Here’s an example of entities for three dimensions in system.cpu
metrics:
alarm: cpu_system
on: system.cpu
lookup: average -3s percentage of system
every: 10s
warn: $this > 50
crit: $this > 80
alarm: cpu_user
on: system.cpu
lookup: average -3s percentage of user
every: 10s
warn: $this > 50
crit: $this > 80
alarm: cpu_nice
on: system.cpu
lookup: average -3s percentage of nice
every: 10s
warn: $this > 50
crit: $this > 80
And, based on your system, you might have many more than three dimensions in your system.cpu
chart. Creating all these entities was an error-prone hassle for our users.

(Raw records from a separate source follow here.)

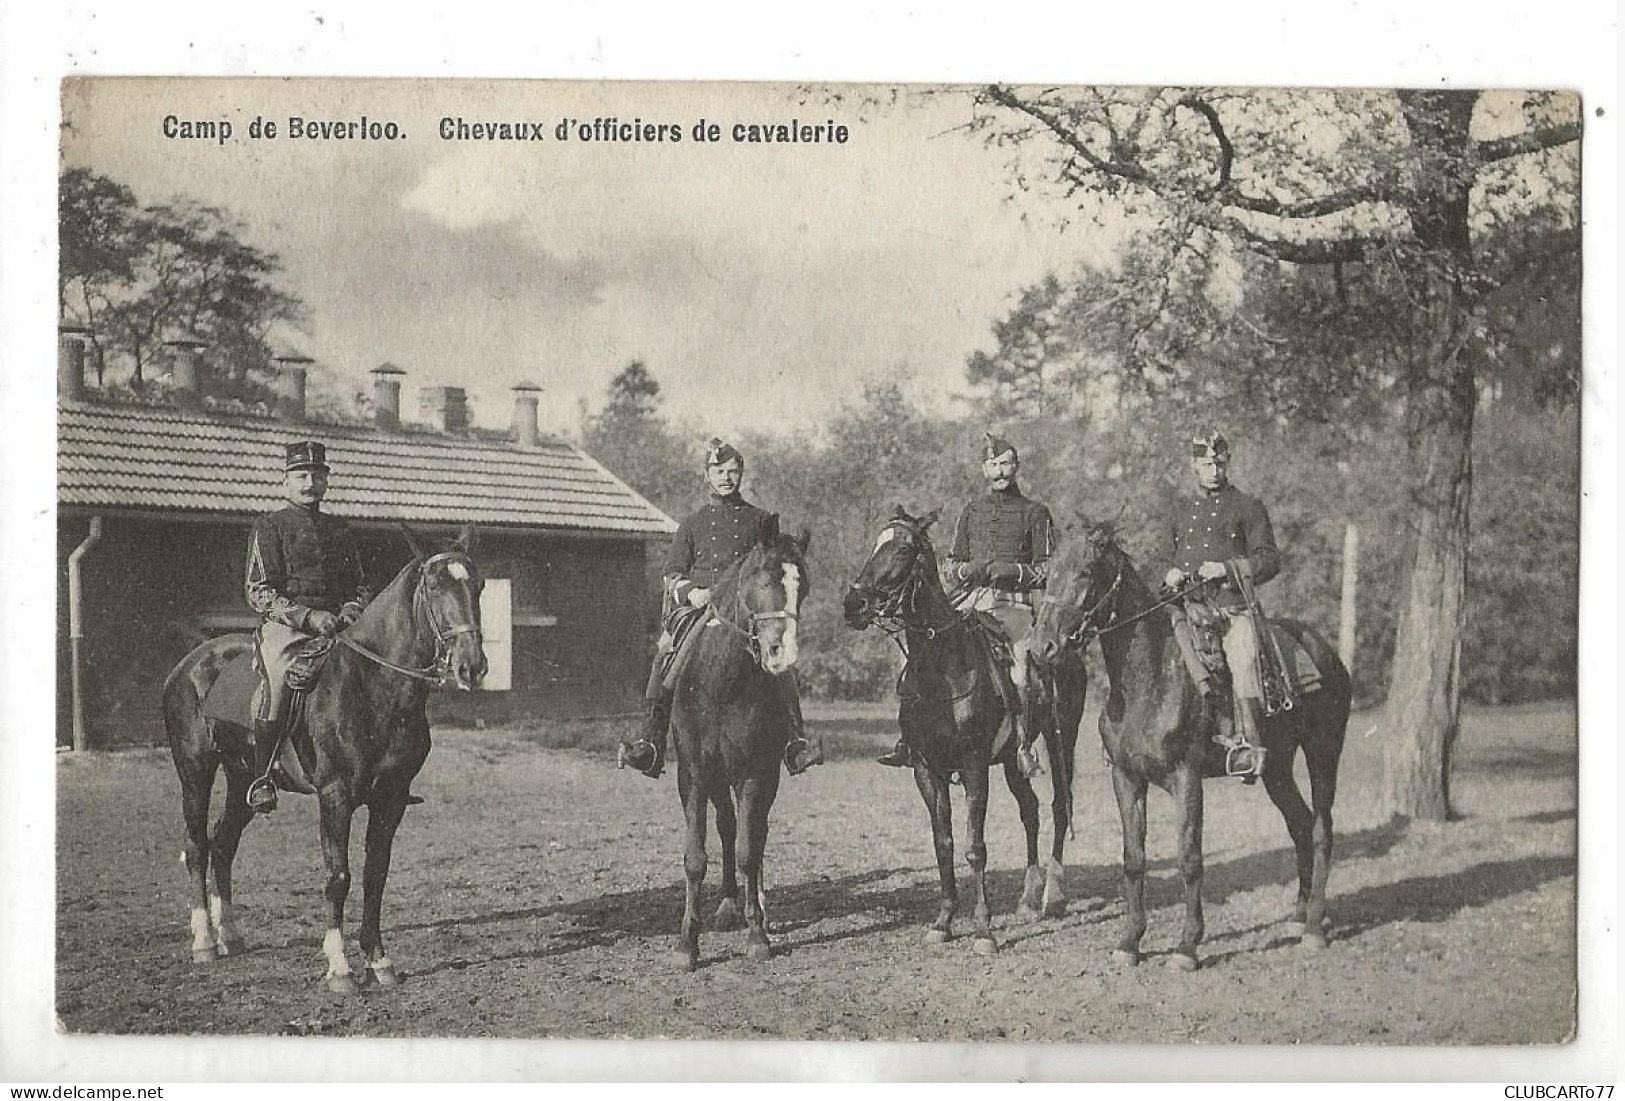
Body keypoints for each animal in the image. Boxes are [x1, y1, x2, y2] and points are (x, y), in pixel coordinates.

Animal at [161, 522, 484, 993]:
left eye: (478, 585)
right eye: (436, 585)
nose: (471, 667)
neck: (373, 685)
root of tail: (188, 664)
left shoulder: (390, 800)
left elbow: (375, 875)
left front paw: (379, 962)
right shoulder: (335, 797)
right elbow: (339, 877)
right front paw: (340, 967)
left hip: (243, 779)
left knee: (223, 845)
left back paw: (231, 936)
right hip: (195, 773)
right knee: (197, 847)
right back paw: (204, 941)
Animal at [669, 513, 809, 967]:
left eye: (803, 586)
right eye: (760, 578)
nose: (782, 655)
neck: (722, 682)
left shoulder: (754, 773)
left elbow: (751, 850)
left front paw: (757, 935)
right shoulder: (695, 774)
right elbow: (696, 857)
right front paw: (687, 943)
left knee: (755, 834)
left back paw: (756, 907)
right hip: (717, 778)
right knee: (728, 826)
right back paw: (729, 904)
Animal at [838, 509, 1092, 954]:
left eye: (904, 549)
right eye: (875, 544)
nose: (855, 604)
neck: (942, 671)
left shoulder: (974, 766)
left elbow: (975, 847)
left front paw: (984, 929)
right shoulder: (926, 769)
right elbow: (944, 844)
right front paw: (943, 921)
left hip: (1063, 739)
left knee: (1060, 807)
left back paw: (1053, 897)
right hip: (1012, 759)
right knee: (1030, 810)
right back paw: (1028, 898)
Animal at [1027, 526, 1358, 974]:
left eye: (1085, 572)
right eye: (1048, 574)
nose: (1041, 647)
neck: (1147, 679)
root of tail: (1326, 651)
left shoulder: (1186, 778)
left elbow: (1189, 857)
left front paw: (1187, 946)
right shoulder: (1126, 778)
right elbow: (1134, 858)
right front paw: (1130, 942)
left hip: (1323, 753)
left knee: (1322, 830)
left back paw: (1314, 927)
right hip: (1277, 769)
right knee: (1301, 825)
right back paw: (1300, 915)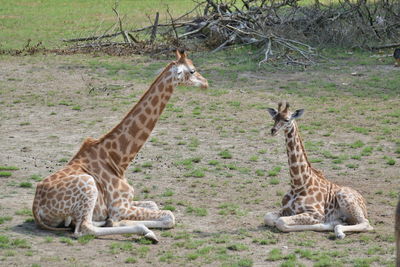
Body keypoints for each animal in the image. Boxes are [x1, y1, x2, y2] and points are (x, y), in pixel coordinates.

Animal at [31, 49, 209, 244]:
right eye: (192, 70)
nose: (206, 83)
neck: (118, 160)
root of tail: (36, 208)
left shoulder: (128, 201)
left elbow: (154, 204)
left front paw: (114, 221)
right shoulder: (119, 207)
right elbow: (169, 215)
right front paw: (126, 224)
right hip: (88, 184)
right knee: (84, 229)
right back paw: (146, 232)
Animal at [264, 101, 374, 240]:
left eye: (287, 119)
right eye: (274, 118)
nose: (273, 130)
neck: (298, 183)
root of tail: (364, 203)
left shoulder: (316, 213)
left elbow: (281, 222)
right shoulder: (285, 209)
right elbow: (268, 217)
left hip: (344, 197)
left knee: (366, 224)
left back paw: (339, 231)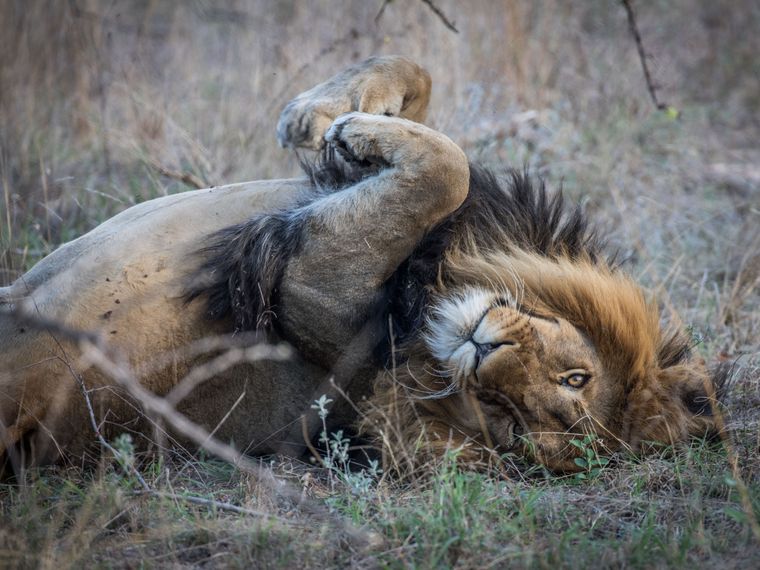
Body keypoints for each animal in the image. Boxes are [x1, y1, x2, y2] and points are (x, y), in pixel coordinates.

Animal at [0, 56, 724, 474]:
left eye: (512, 424)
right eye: (577, 379)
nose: (484, 355)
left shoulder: (311, 288)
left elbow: (448, 170)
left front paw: (344, 127)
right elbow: (425, 100)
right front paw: (324, 118)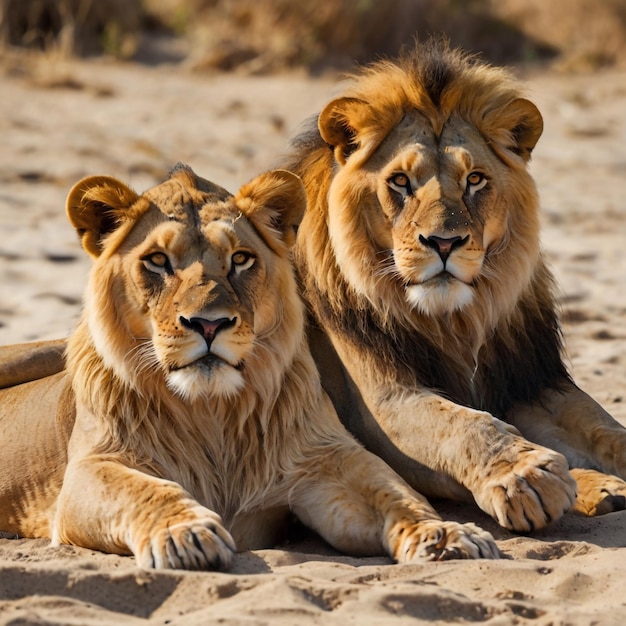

With dimension alarm templates, you can condense these duplicate alarms for different dimensions into a single entity:
alarm: cpu_template
on: system.cpu
lookup: average -3s percentage foreach system,user,nice
every: 10s
warn: $this > 50
crit: $this > 80
You’ll save time and reduce the risk you don’t get alerts for critical metrics in your infrastructure.
We have a tutorial on using dimension alarm templates available to read now.
Install Netdata on offline systems
We’ve built in much better support for any offline or air-gapped systems you might want to monitor with Netdata.Our installation scripts can now install Netdata using previously-downloaded tarball and checksums instead of downloading them at runtime.
Want to get started? We have guides for installing offline via kickstart.sh
or kickstart-static64.sh
in our installation documentation.
What else?
Our new support for offline installations is a great example of why we love our community. The mission to support for offline installations began with a feature request from a user.We validated their request, ensured we could support it, and got to work! And now, we hope, Netdata will get installed in many places that were previously either not possible or very difficult to do.
Same goes for dimension templates, which were first requested in our GitHub issues. This is why we encourage you to share your Netdata experience—let us know how we could make Netdata work even better for you!
To see the rest of this update, visit the full v1.18.0 release notes on GitHub.
We’re pleased to provide you these new improvements and excited for you to check them out. Just a few more ways Netdata is constantly evolving to discover new ways to improve your infrastructure monitoring.